◆ **Listed records**:
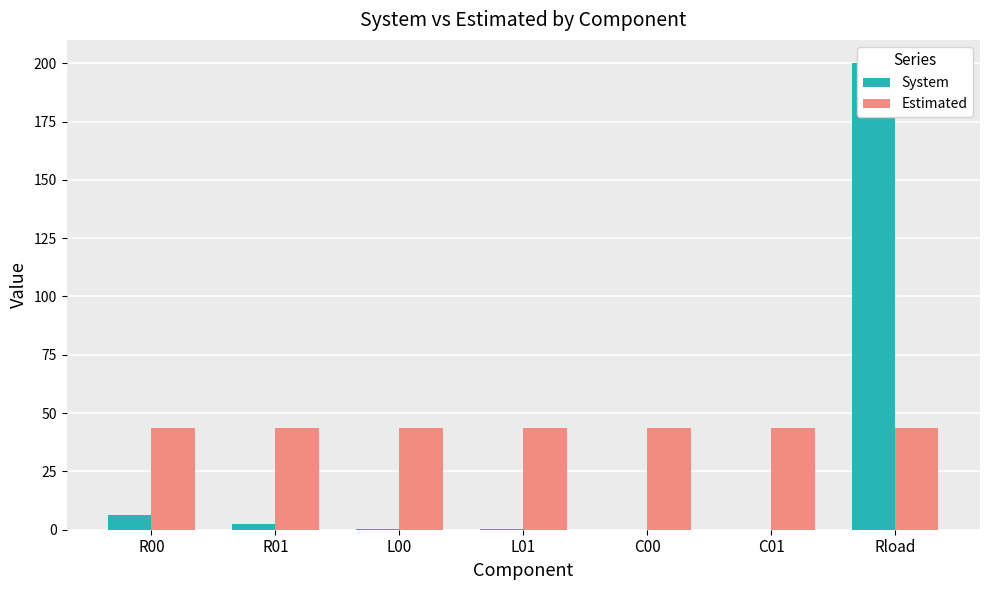

Which series has the largest total across all categories?

Estimated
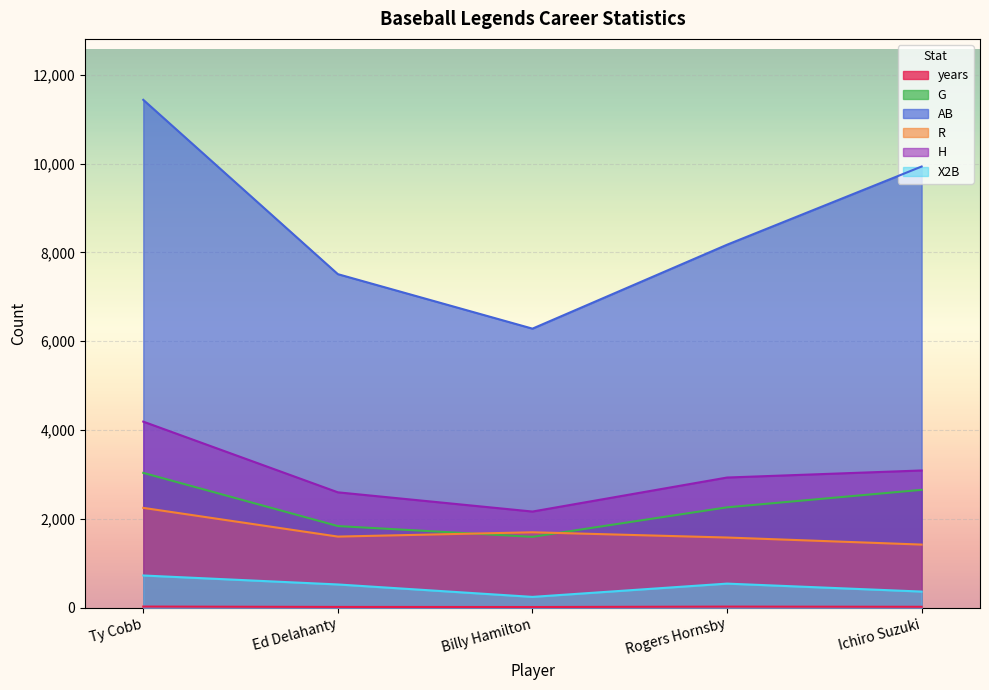

True or false: years has a value of 5 at Rogers Hornsby.

False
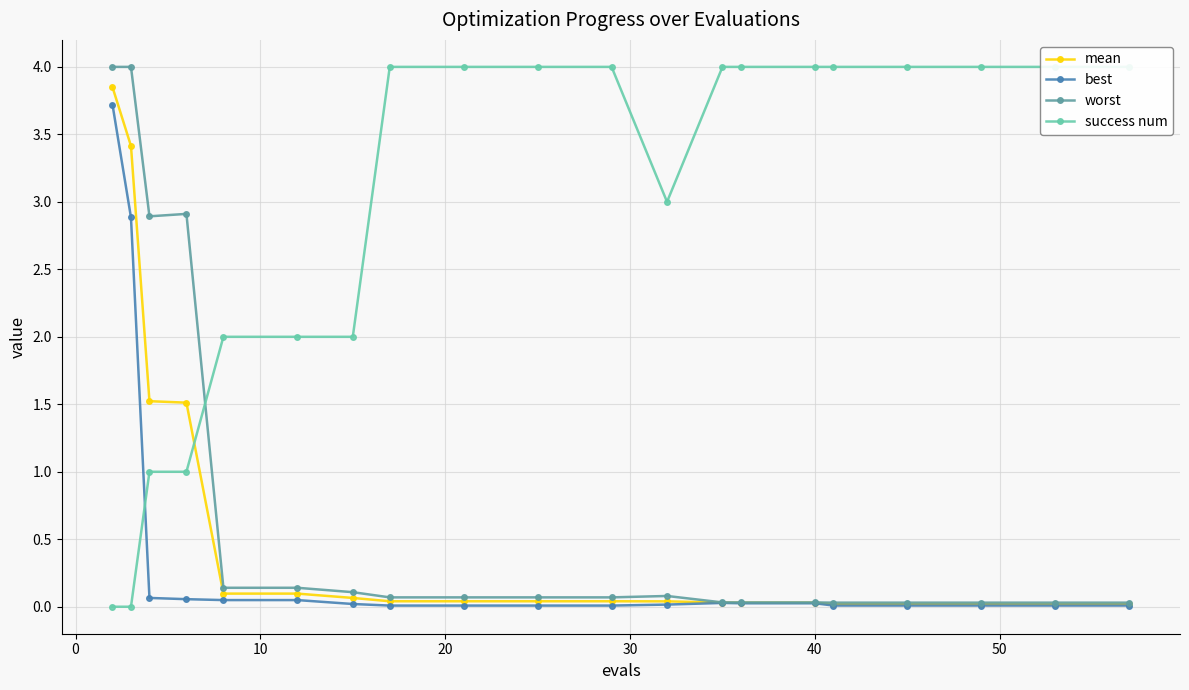

Which series has the widest spread of values?

success num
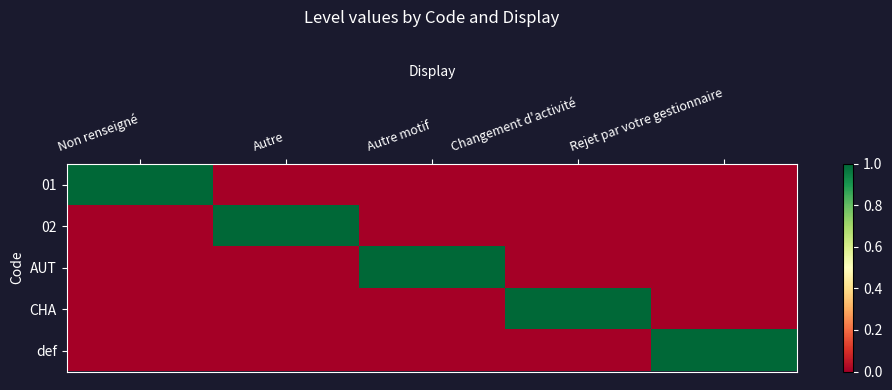

At which category is the sum across all series the highest?

Non renseigné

◆ **Work request**:
Pick out each line of the material above that contains the word "across" and copy those lines.

◆ **Answer area**:
Which series has the largest total across all categories?
At which category is the sum across all series the highest?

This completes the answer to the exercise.